Source:
https://scmp.com/article/971989/portrait-city-blank-canvas

Portrait of a city as a blank canvas

Hong Kong has the infrastructure to become a world cultural capital, says mainland artist Zhang Huan. What it needs now is more homegrown artists.

'Hong Kong is gradually moving away from being known as a cultural desert,' said the co-founder of the Beijing East Village avant garde arts community, who has just launched his first solo exhibition in Hong Kong. 'Everyone from the government and the arts world wants Hong Kong to do well, to become a true arts city, a cultural capital and a hub for Asia.'

The artist was speaking after arriving to unveil his monumental copper sculpture, Three Heads Six Arms, at Tsim Sha Tsui's 1881 Heritage as part his 'Aura of Disappearance' exhibition.

'The government's low-tax policy has made the city a friendly place for art dealing ... but for the culture, it's about the kind of people living here,' said Zhang.

'People from the art world, from artists to collectors, all gather here now. The next step is about what's happening in the city. I hope my Three Heads Six Arms will become one of the important cultural happenings here.'

The main exhibition at the Edouard Malingue Gallery in Central is a collaboration with The Pace Gallery in New York, featuring a selection of his ash paintings and sculptures created between 2007 and 2010.

'It has been my dream [to show my art in Hong Kong] for years,' says Zhang, sitting on a white couch by the window overlooking buzzing Queen's Road Central and referring to a lost opportunity from 10 years ago.

'It didn't work out,' said the artist without giving out too many details. 'In future, I hope to do more art in Hong Kong. There's a close connection between mainland China, Hong Kong and Taiwan, and Hong Kong is a free city. Now my dream has finally come true.'

Born in 1965 - the year before the Cultural Revolution started - in Anyang , Henan province, Zhang mastered both Chinese ink painting and art history at Henan University between 1984 and 1988. He furthered his studies in old painting techniques at the Central Academy of Fine Arts in Beijing, graduating with a master's degree in 1993.

Upon graduation, he founded the Beijing East Village with artists including Ma Liuming and Zhang Yang, making a series of controversial performance works. These include his 1994 work 12 Square Metres, in which the naked Zhang, covered with fish oil and honey, sat on an outdoor public toilet for an hour attracting a coating of flies all over his body.

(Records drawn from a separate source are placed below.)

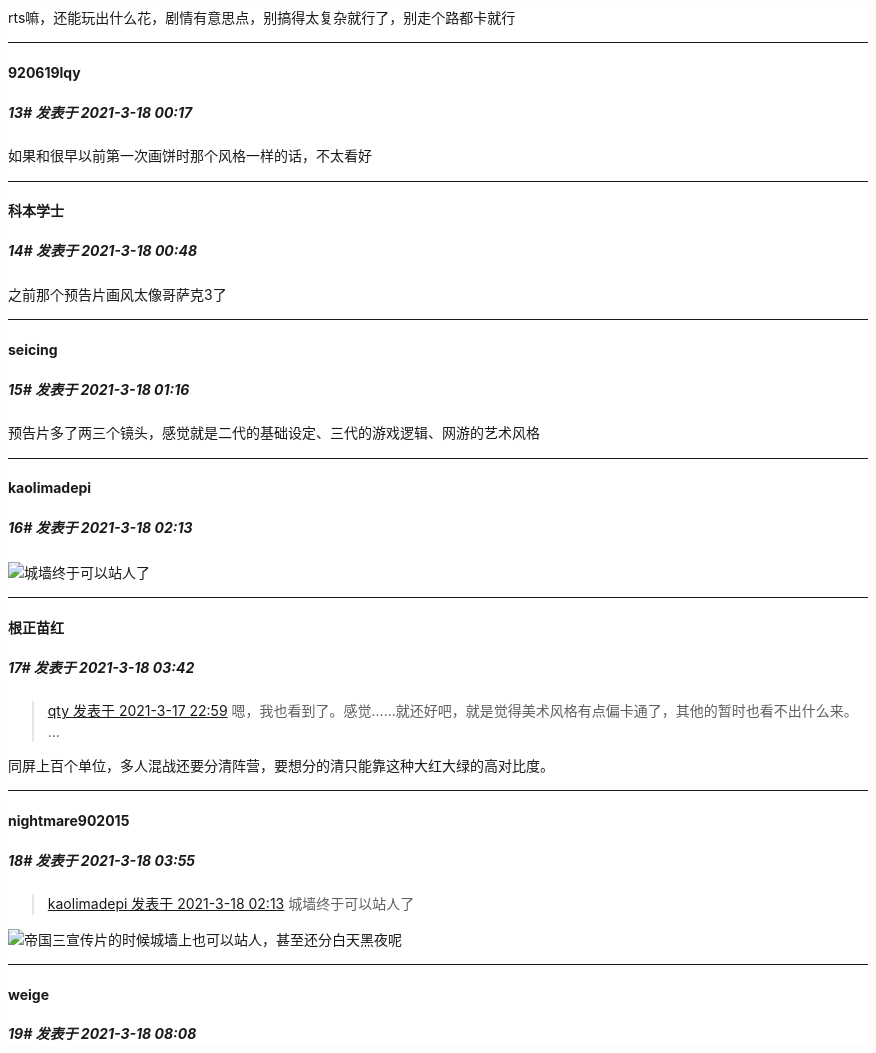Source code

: rts嘛，还能玩出什么花，剧情有意思点，别搞得太复杂就行了，别走个路都卡就行

*****

####  920619lqy  
##### 13#       发表于 2021-3-18 00:17

如果和很早以前第一次画饼时那个风格一样的话，不太看好

*****

####  科本学士  
##### 14#       发表于 2021-3-18 00:48

之前那个预告片画风太像哥萨克3了

*****

####  seicing  
##### 15#       发表于 2021-3-18 01:16

预告片多了两三个镜头，感觉就是二代的基础设定、三代的游戏逻辑、网游的艺术风格

*****

####  kaolimadepi  
##### 16#       发表于 2021-3-18 02:13

<img src="https://static.saraba1st.com/image/smiley/face2017/066.png" referrerpolicy="no-referrer">城墙终于可以站人了

*****

####  根正苗红  
##### 17#       发表于 2021-3-18 03:42

<blockquote><a href="httphttps://bbs.saraba1st.com/2b/forum.php?mod=redirect&amp;goto=findpost&amp;pid=50658308&amp;ptid=1993684" target="_blank">qty 发表于 2021-3-17 22:59</a>
嗯，我也看到了。感觉......就还好吧，就是觉得美术风格有点偏卡通了，其他的暂时也看不出什么来。 ...</blockquote>
同屏上百个单位，多人混战还要分清阵营，要想分的清只能靠这种大红大绿的高对比度。

*****

####  nightmare902015  
##### 18#       发表于 2021-3-18 03:55

<blockquote><a href="httphttps://bbs.saraba1st.com/2b/forum.php?mod=redirect&amp;goto=findpost&amp;pid=50659571&amp;ptid=1993684" target="_blank">kaolimadepi 发表于 2021-3-18 02:13</a>
城墙终于可以站人了</blockquote>
<img src="https://static.saraba1st.com/image/smiley/face2017/002.png" referrerpolicy="no-referrer">帝国三宣传片的时候城墙上也可以站人，甚至还分白天黑夜呢

*****

####  weige  
##### 19#       发表于 2021-3-18 08:08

In 1998, he left China for New York, returning to his home country in 2006. His works feature in the collections of some of the world's most famous museums, including the Museum of Modern Art in New York and the Pompidou Centre in Paris.

Speaking at an ART HK talk that also featured Charles Saumarez Smith, the chief executive of London's Royal Academy of Arts. Zhang said that he was not politically sensitive. Rather, it was life and the environment that he cared about. His art was a reflection not just traditional of Chinese values but also his concern for society.

He says his belief in Buddhism has had a great impact on him.

'When I was young, I was very self-centred. All I could think of was just me. But now I have learned to extend this concern to my children, my family, my studio and the people of my country,' he said.

'In Buddhism, one moves from the greater self to the smaller self, and then non-self. I have yet to achieve that but my works reflect on my concern over society -humans and the environment,' said Zhang, adding his fear of death kept him 'too far from the state of a real Buddhist'.

Zhang also revealed that recently he has adopted new pets - 100 million termites. 'I've been researching termites for five years, and two months ago I began to raise them,' the artist said. With the help of specialists, he moved five termite nests from Jiangxi to his studio in Shanghai, making a home, and dinner, for them out of some wood intended for an artwork that never materialised.

'Why am I studying them? You know, there are a lot of similarities between termites and humans. They both exist to destroy,' said the artist.

'Look at those big cities in China: they speed up construction by chopping down big trees that took years to grow. The Sichuan earthquake in 2008 and the tsunami in Japan this year are merely the tip of an iceberg. There will be more to come.'

Aura of Disappearance runs until June 30. Three Heads Six Arms is at 1881 Heritage until July 3.